- [Problem statement] Your answer must be the lines from the one containing "an IHC histopathology" through the last line below, copied exactly, with no pictures.

- [Supplied information]
————————

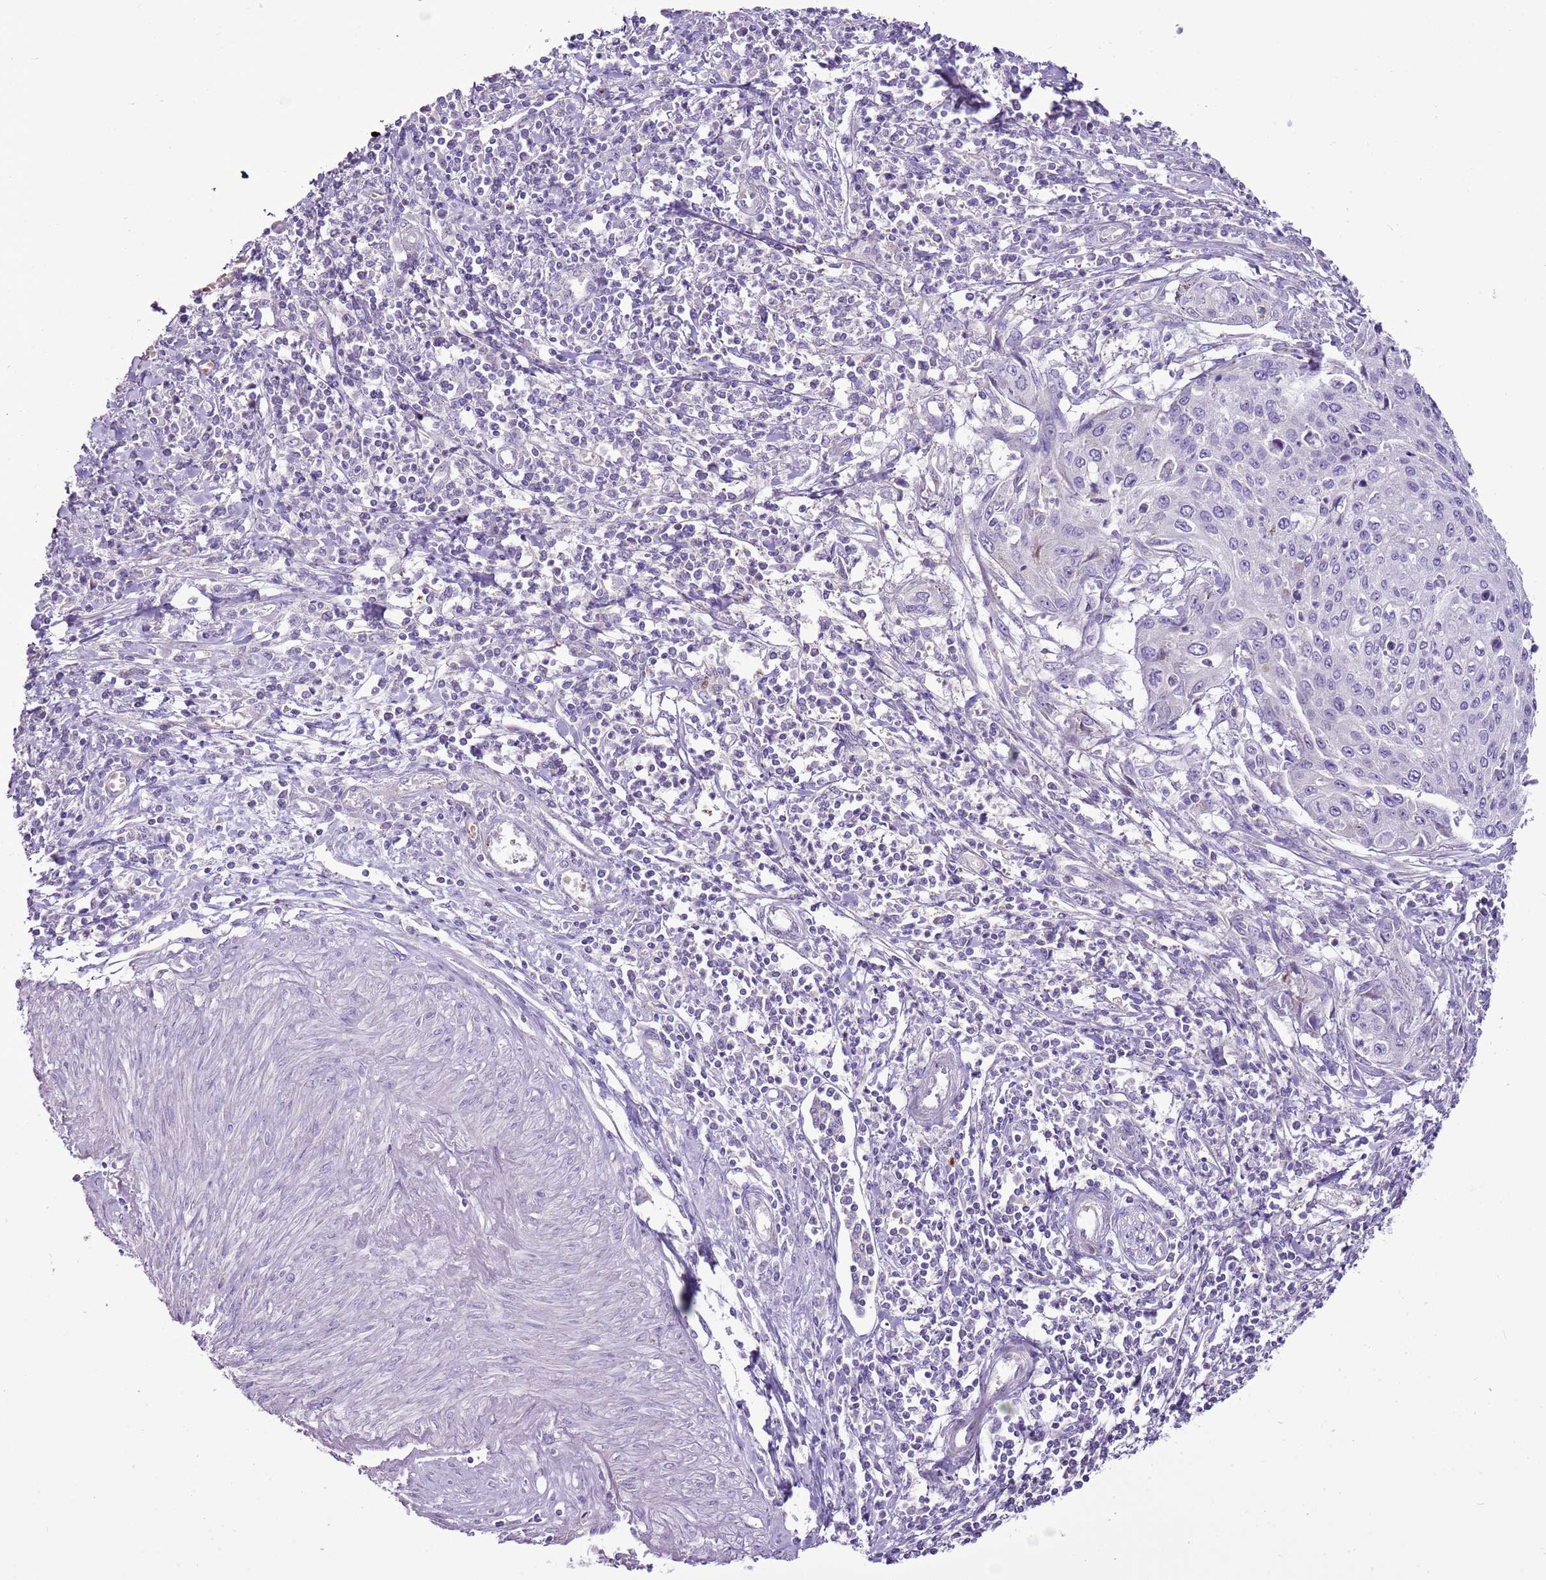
{"staining": {"intensity": "negative", "quantity": "none", "location": "none"}, "tissue": "cervical cancer", "cell_type": "Tumor cells", "image_type": "cancer", "snomed": [{"axis": "morphology", "description": "Squamous cell carcinoma, NOS"}, {"axis": "topography", "description": "Cervix"}], "caption": "Tumor cells show no significant protein expression in cervical squamous cell carcinoma.", "gene": "CHAC2", "patient": {"sex": "female", "age": 32}}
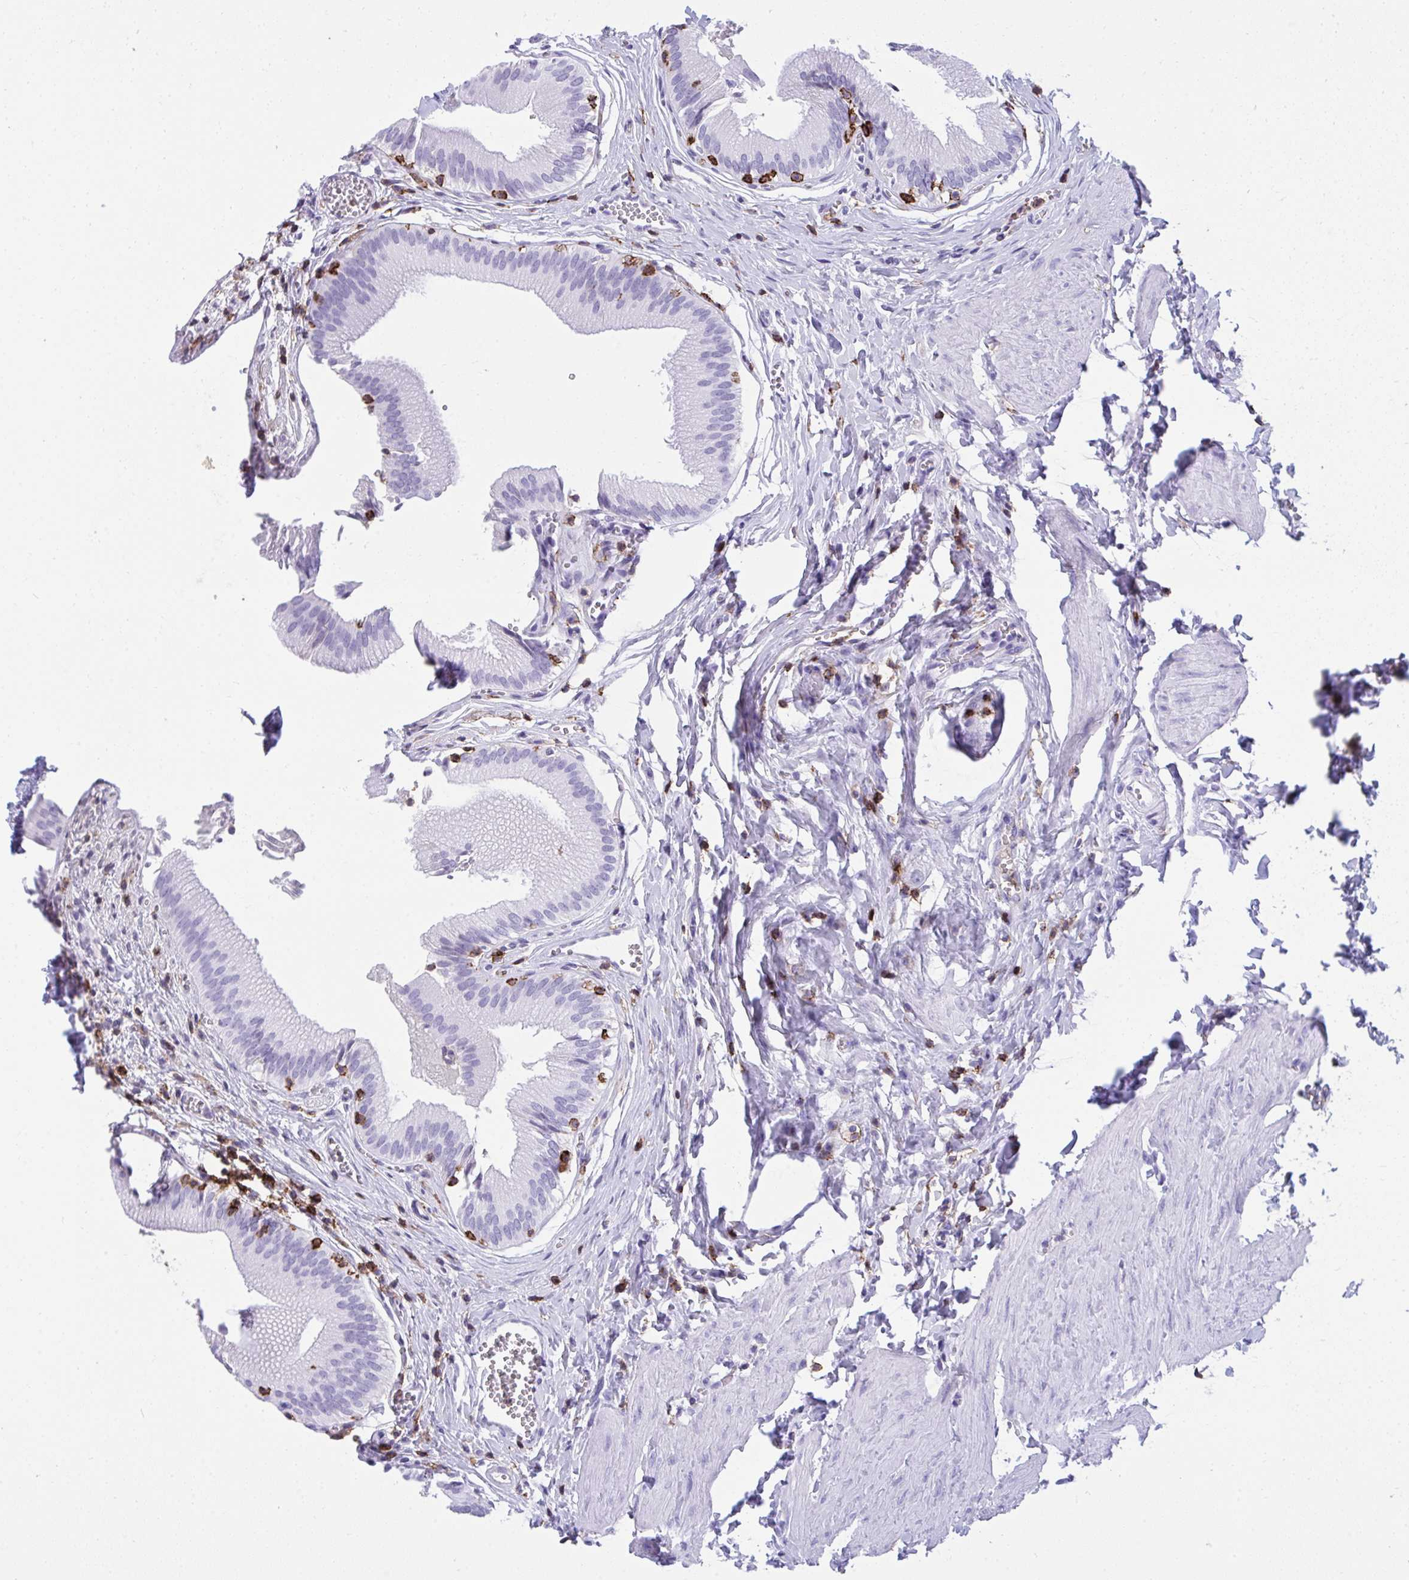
{"staining": {"intensity": "negative", "quantity": "none", "location": "none"}, "tissue": "gallbladder", "cell_type": "Glandular cells", "image_type": "normal", "snomed": [{"axis": "morphology", "description": "Normal tissue, NOS"}, {"axis": "topography", "description": "Gallbladder"}, {"axis": "topography", "description": "Peripheral nerve tissue"}], "caption": "This is an IHC histopathology image of unremarkable human gallbladder. There is no expression in glandular cells.", "gene": "SPN", "patient": {"sex": "male", "age": 17}}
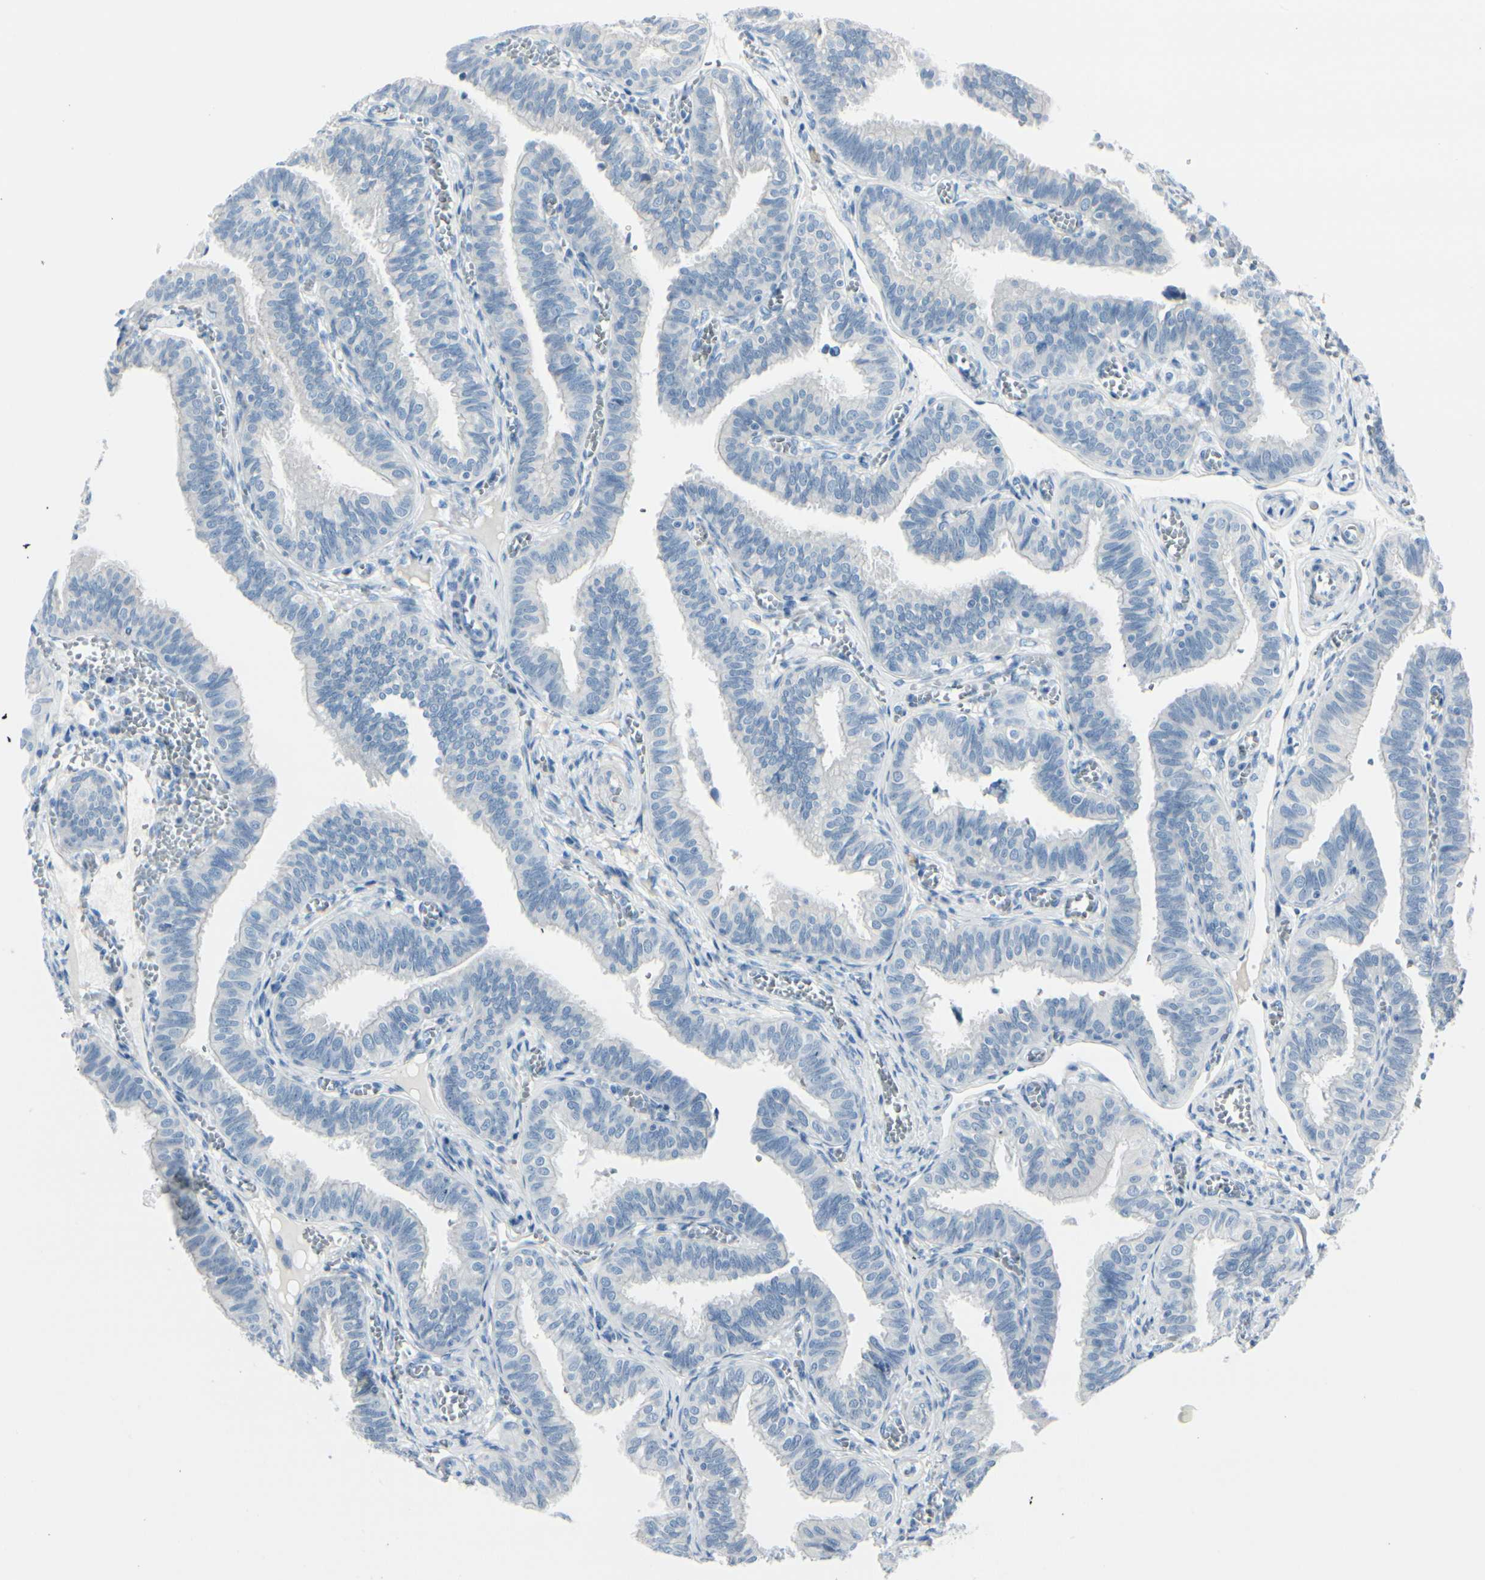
{"staining": {"intensity": "moderate", "quantity": "<25%", "location": "cytoplasmic/membranous"}, "tissue": "fallopian tube", "cell_type": "Glandular cells", "image_type": "normal", "snomed": [{"axis": "morphology", "description": "Normal tissue, NOS"}, {"axis": "topography", "description": "Fallopian tube"}], "caption": "Benign fallopian tube displays moderate cytoplasmic/membranous positivity in approximately <25% of glandular cells, visualized by immunohistochemistry. The staining was performed using DAB (3,3'-diaminobenzidine) to visualize the protein expression in brown, while the nuclei were stained in blue with hematoxylin (Magnification: 20x).", "gene": "CDHR5", "patient": {"sex": "female", "age": 46}}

————————

- [Your response]
{"staining": {"intensity": "negative", "quantity": "none", "location": "none"}, "tissue": "gallbladder", "cell_type": "Glandular cells", "image_type": "normal", "snomed": [{"axis": "morphology", "description": "Normal tissue, NOS"}, {"axis": "topography", "description": "Gallbladder"}, {"axis": "topography", "description": "Peripheral nerve tissue"}], "caption": "This is an IHC histopathology image of unremarkable human gallbladder. There is no expression in glandular cells.", "gene": "SPN", "patient": {"sex": "male", "age": 17}}
{"staining": {"intensity": "moderate", "quantity": "<25%", "location": "cytoplasmic/membranous"}, "tissue": "fallopian tube", "cell_type": "Glandular cells", "image_type": "normal", "snomed": [{"axis": "morphology", "description": "Normal tissue, NOS"}, {"axis": "topography", "description": "Fallopian tube"}], "caption": "Benign fallopian tube displays moderate cytoplasmic/membranous positivity in approximately <25% of glandular cells, visualized by immunohistochemistry. The staining was performed using DAB (3,3'-diaminobenzidine) to visualize the protein expression in brown, while the nuclei were stained in blue with hematoxylin (Magnification: 20x).", "gene": "CDHR5", "patient": {"sex": "female", "age": 46}}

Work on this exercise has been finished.